13 You, my brothers and sisters, were called to be free. But do not use your freedom to indulge the sinful nature; rather, serve one another humbly in love.
There is safety in the Comfort Zone. This is the place where we know we know that our beautiful, steady boat stays exactly the way it is. Whether we are satisfied or not with this place is one thing; but we definitely know that this is where we have security, with no surprises or shocks. Our hearts are protected in this space. We may have been resting in this area with no one to challenge us out of it. We could also have been driven into the safe Comfort Zone by heart break, conflicting circumstances, gain and loss of love or trust, or fear of the unknown.
It’s a difficult day when we realize that we cannot stay in our Comfort Zone. This place will close open doors, making us turn our faces away from light and and from God’s potential promise.God requires us to leave it. Our loved ones need for us to step out of it to love them the best we can and experience what God wants us to have in intimate relationships.
I believe in one area that we see our Comfort Zone being tested the greatest is with our men! Whether you are in a relationship now or looking to be in one, your CZ is going to be stretched to the limit! As I told a friend of mine this week, MOST of what our men need for us to do just don’t come naturally to us. Sharing our deepest emotions with trust and confidence? Nope. Being vulnerable? Nilch. Serving with a pure heart even when it’s not reciprocated?? NO THANKS, SIS.
Changing our ways and learning to compromise once we realize that we don’t poop gold bricks? Learning that we have to change what we do every day in order to grow? NOPE NOPE NOPE.
It’s a harsh reality when we see that most things that will ever give us a *Love of All Ages* do not come naturally to us. They are not first nature, second nature, maybe even fifth nature! We have to pray, rely on the Holy Spirit, and WORK cognitively…intentionally…. on what does not come natural to us! This is pivotal to loving your man with a whole-hearted love and seeing changes in your relationship, not just the portion of your heart that is not in the Comfort Zone.

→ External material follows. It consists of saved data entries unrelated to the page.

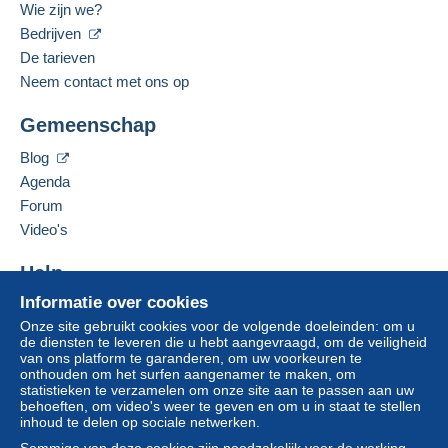
Frankrijk
en inloggen.
Wie zijn we?
Betaling via:
Gesproken taal:
Bedrijven
Aanmel
Inschrij
Van 1gr tot 20gr
Frans
De tarieven
den
ven
€ 2,02
Neem contact met ons op
Deze verkoper toevoegen aan mijn favorieten
Van 21gr tot 100gr
Gemeenschap
De verkoper contacteren
De items van deze verkoper verbergen
€ 3,60
Blog
Van 101gr
Agenda
Forum
€ 4,80
Video's
Help
Betalingsvoorwaarden:
Alle betalingen worden gedaan met
credit/debitcard
of
Informatie over cookies
Hulpcentrum
overschrijving naar uw saldo. Er worden geen
Onze site gebruikt cookies voor de volgende doeleinden: om u
Kopen op Delcampe
betalingen gedaan per cheque of bankoverschrijving
de diensten te leveren die u hebt aangevraagd, om de veiligheid
Verkopen op Delcampe
van ons platform te garanderen, om uw voorkeuren te
rechtstreeks aan de verkoper.
onthouden om het surfen aangenamer te maken, om
Een beveiligde website
statistieken te verzamelen om onze site aan te passen aan uw
De koper gebruikt de middelen die Delcampe ter
behoeften, om video's weer te geven en om u in staat te stellen
beschikking stelt in de pagina "
Mijn aankopen: Betalen
".
inhoud te delen op sociale netwerken.
Een betaling die niet is verricht met
credit/debitcard
of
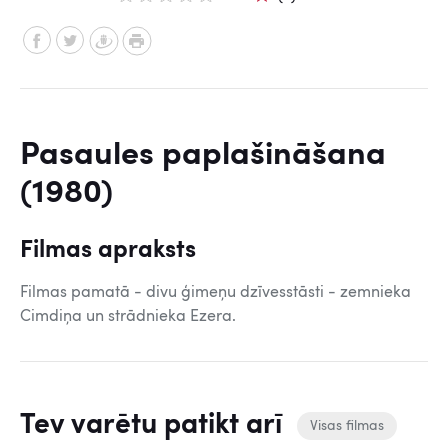
Pasaules paplašināšana
(1980)
Filmas apraksts
Filmas pamatā - divu ģimeņu dzīvesstāsti - zemnieka
Cimdiņa un strādnieka Ezera.
Tev varētu patikt arī
Visas filmas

Your challenge for this week is to find a way to come out of your comfort zone with the people you love. Be honest with God (hello, somebody!). Married divas, start with your husband and work on him being your BEST friend. Ladies in Waiting, work on opening up to friends who have proven themselves. Remember that our enemy, the devil, works in darkness and secrecy. If he can get you to keep quiet about your personal struggles and storms, or hide away when you’re angry, hurt or resentful, then that is the beginning of the demise in your personal relationships. When I struggled with what was probably post-partum depression, loneliness while hubby was working long hours, or feeling inadequate, my first nature was to keep it to myself. The enemy would have loved that, as I was about to go crazy! Instead, I eventually let my husband (and a good friend or two) in on my half-crazy mind and I was given what I needed. I received more personal time, a listening ear, the support I was craving, but I wasted so much time struggling alone, pretending to be SuperWoman.
There is freedom in reaching outward, a freedom that the Lord wants you to have. Don’t let the enemy steal your promise of glory and a fulfilled life with the ones you love by making you hide in your comfort zone! Dreams to be fulfilled will be waiting!
2 Corinthians 3:17
17 Now the Lord is the Spirit, and where the Spirit of the Lord is, there is freedom.